= Ikkō-shū =

Obscure sect of Japanese Buddhism

Ikkō-shū (一向宗), "single-minded school," was a sect of Japanese Pure Land Buddhists whose history remains obscure.

== Overview ==
Ikkō-shū was a sect founded by Ikkō Shunjō (1239–87) in the fifteenth century. He was a disciple of Ryōchū of the Chinzei branch of Jōdo-shū. However, his methods were similar to Ippen's and relied on itinerant wandering and the dancing nembutsu. As such, his sect was often associated with Ippen's Ji-shū. However there were also clear differences between the Ikkō-shū and the Ji-shū, such as the fact that the Ikkō-shū did not venerate kami and often disdained Shinto shrines.

Their behavior was also apparently too unconventional for religious and secular authorities. Ikkō's successor, Raichia (1252-1325), attempted to establish rules of conduct for the sect, but the reputation of the sect remained low in the eyes of the elites and they continued to suffer persecutions from the religious and political establishment.

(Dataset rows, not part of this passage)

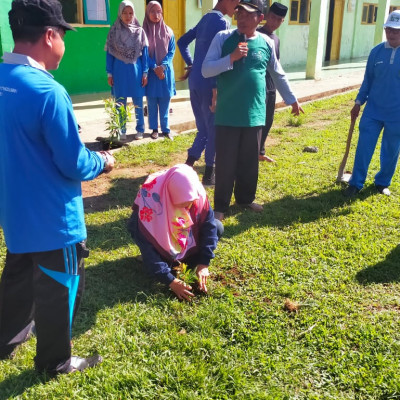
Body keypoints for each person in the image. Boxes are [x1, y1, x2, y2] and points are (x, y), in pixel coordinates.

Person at [0, 0, 115, 375]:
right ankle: (55, 361)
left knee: (17, 277)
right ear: (50, 35)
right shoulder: (48, 92)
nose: (63, 43)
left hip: (15, 214)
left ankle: (5, 342)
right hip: (54, 220)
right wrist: (103, 161)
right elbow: (73, 163)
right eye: (63, 34)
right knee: (59, 287)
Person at [202, 0, 303, 221]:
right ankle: (220, 206)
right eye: (239, 13)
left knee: (249, 162)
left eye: (248, 15)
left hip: (255, 113)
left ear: (260, 18)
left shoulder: (266, 42)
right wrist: (231, 58)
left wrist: (292, 99)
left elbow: (278, 74)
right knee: (226, 162)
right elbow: (206, 70)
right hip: (228, 114)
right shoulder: (223, 38)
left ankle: (245, 199)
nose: (242, 18)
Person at [127, 164, 223, 301]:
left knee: (217, 226)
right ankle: (164, 259)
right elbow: (148, 246)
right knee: (154, 259)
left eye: (191, 203)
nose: (188, 208)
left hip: (184, 240)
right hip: (159, 235)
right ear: (170, 195)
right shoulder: (150, 201)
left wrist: (204, 263)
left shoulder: (197, 193)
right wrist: (171, 281)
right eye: (183, 204)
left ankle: (177, 260)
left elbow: (210, 228)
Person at [177, 0, 239, 186]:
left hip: (195, 80)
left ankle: (189, 162)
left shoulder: (205, 19)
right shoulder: (222, 23)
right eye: (237, 2)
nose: (238, 7)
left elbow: (182, 42)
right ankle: (209, 173)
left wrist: (192, 63)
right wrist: (215, 87)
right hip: (209, 82)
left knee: (203, 127)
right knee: (213, 128)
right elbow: (219, 57)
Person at [344, 10, 400, 198]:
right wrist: (358, 102)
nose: (392, 34)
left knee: (391, 150)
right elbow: (368, 80)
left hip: (396, 114)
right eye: (389, 29)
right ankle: (356, 182)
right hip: (373, 111)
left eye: (396, 31)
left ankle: (382, 182)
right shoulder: (376, 52)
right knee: (364, 146)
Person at [105, 0, 149, 141]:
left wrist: (145, 73)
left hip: (136, 70)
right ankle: (121, 130)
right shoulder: (113, 31)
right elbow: (109, 53)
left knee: (138, 102)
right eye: (124, 12)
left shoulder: (140, 31)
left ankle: (140, 129)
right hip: (119, 71)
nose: (128, 16)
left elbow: (145, 54)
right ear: (120, 13)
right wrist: (109, 73)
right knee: (120, 102)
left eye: (130, 13)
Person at [257, 2, 288, 163]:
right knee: (256, 120)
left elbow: (277, 65)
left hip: (271, 85)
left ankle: (260, 152)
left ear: (282, 22)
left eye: (279, 20)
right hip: (258, 84)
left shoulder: (276, 39)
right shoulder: (256, 34)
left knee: (268, 120)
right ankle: (250, 152)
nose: (274, 22)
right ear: (267, 16)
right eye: (273, 17)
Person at [143, 1, 176, 141]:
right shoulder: (143, 32)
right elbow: (142, 53)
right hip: (151, 72)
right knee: (151, 102)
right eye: (153, 11)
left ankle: (166, 129)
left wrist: (162, 66)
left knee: (165, 101)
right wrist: (153, 66)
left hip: (165, 72)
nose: (156, 15)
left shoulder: (169, 31)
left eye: (159, 12)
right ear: (147, 12)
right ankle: (154, 129)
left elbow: (171, 51)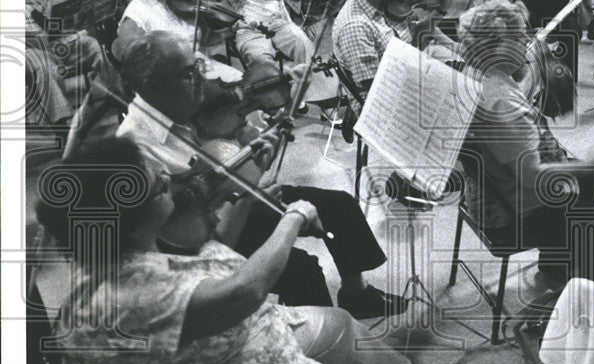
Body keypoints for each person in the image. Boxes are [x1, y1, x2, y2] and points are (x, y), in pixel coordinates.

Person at [38, 136, 454, 364]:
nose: (173, 180)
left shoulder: (117, 252)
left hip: (219, 363)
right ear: (131, 216)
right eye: (162, 184)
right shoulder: (123, 295)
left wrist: (246, 197)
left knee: (338, 325)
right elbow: (244, 291)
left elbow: (215, 250)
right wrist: (292, 218)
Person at [115, 31, 411, 320]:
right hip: (201, 234)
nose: (201, 81)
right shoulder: (135, 147)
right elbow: (181, 237)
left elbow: (258, 154)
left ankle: (356, 294)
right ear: (154, 87)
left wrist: (290, 107)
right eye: (188, 74)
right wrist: (248, 192)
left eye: (198, 67)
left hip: (238, 196)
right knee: (300, 268)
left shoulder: (196, 105)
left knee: (339, 204)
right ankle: (323, 340)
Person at [459, 0, 594, 293]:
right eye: (519, 38)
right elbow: (532, 177)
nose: (526, 44)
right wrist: (590, 164)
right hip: (512, 215)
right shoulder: (503, 104)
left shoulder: (474, 75)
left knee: (581, 177)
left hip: (485, 194)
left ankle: (560, 264)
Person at [331, 0, 414, 90]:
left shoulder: (379, 0)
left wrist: (440, 11)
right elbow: (376, 89)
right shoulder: (355, 27)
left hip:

From their inception, the Ikkō-shū was often confused with Jōdo Shinshū, and the name Ikkō-shū was often used synonymous with it.Shinshū leaders like Kakunyo and Yuizen had to appeal to the authorities to protect their members and prevent confusion with the Ikkō-shū.

Rennyo, the charismatic leader of the Hongan-ji branch of Jōdo Shinshū, responded to this situation by clarifying the positive religious meaning of Ikkō (single-minded), whilst simultaneously distancing his Shin school from the antinomian behaviour of the Ikkō sect, arguing they derived from Ippen's sect, not Shinran's. In his pastoral letters, known as Ofumi or Gobunsho, he therefore wrote: It has been established with certainty that our Founder did not particularly name our school the "Ikkō-shū". On the whole, the reason the people call us this is that we place our complete reliance, exclusively, on Amida Buddha ... However, the Founder has specifically named this sect "Jōdo Shinshū". Therefore, you must understand that we of our sect did not originate in any manner or form the name of "One-Mind Sect.However, according to Dobbins, Rennyo failed to fully dissociate Jōdo Shinshū from the Ikkō-shū label. Part of this was because many new converts to Shinshū came from Ikkō-shū and used continued to use the label for themselves. As such, the term Ikkō-shū was one of the most common names used for the Jōdo Shinshū school well into the 19th century.

Rennyo may have also borrowed some ideas and phrases used in Ikkō-shū literature, such as his use of the phrase "Buddha, please save me" (Butsu tasuke tamae), which is prevalent in Raichia's letters.

==Ikkō-ikki revolts==
The Amida pietist movement, and in particular the Jōdo Shinshū, also provided a liberation theology (or ideology) for a wave of uprisings against the feudal system in late-fifteenth and sixteenth century Japan which are known as the Ikkō-ikki revolts. The causes of this phenomenon are disputed, but may have had both religious and sociopolitical causes.

As a consequence of the Ikkō-ikki revolts and the growing power of the Jōdo Shinshū, the sect's fortress-temples Ishiyama Hongan-ji and Nagashima (built at the end of the 15th century) were eventually destroyed by Oda Nobunaga's armies. The fortress at Nagashima was razed to the ground in 1574, taking about 20,000 people with it. The Ishiyama Hongan-ji withstood the longest siege in Japanese history before surrendering in 1580. Upon its ruins, Toyotomi Hideyoshi built Osaka Castle, a replica of which stands on the site today. Following the destruction of Nagashima, Nobunaga ordered his men to search all of Echizen Province and kill every last man and woman of the so-called Ikkō sect. Other Ikkō-shū Buddhists went underground, forming the kakure nenbutsu.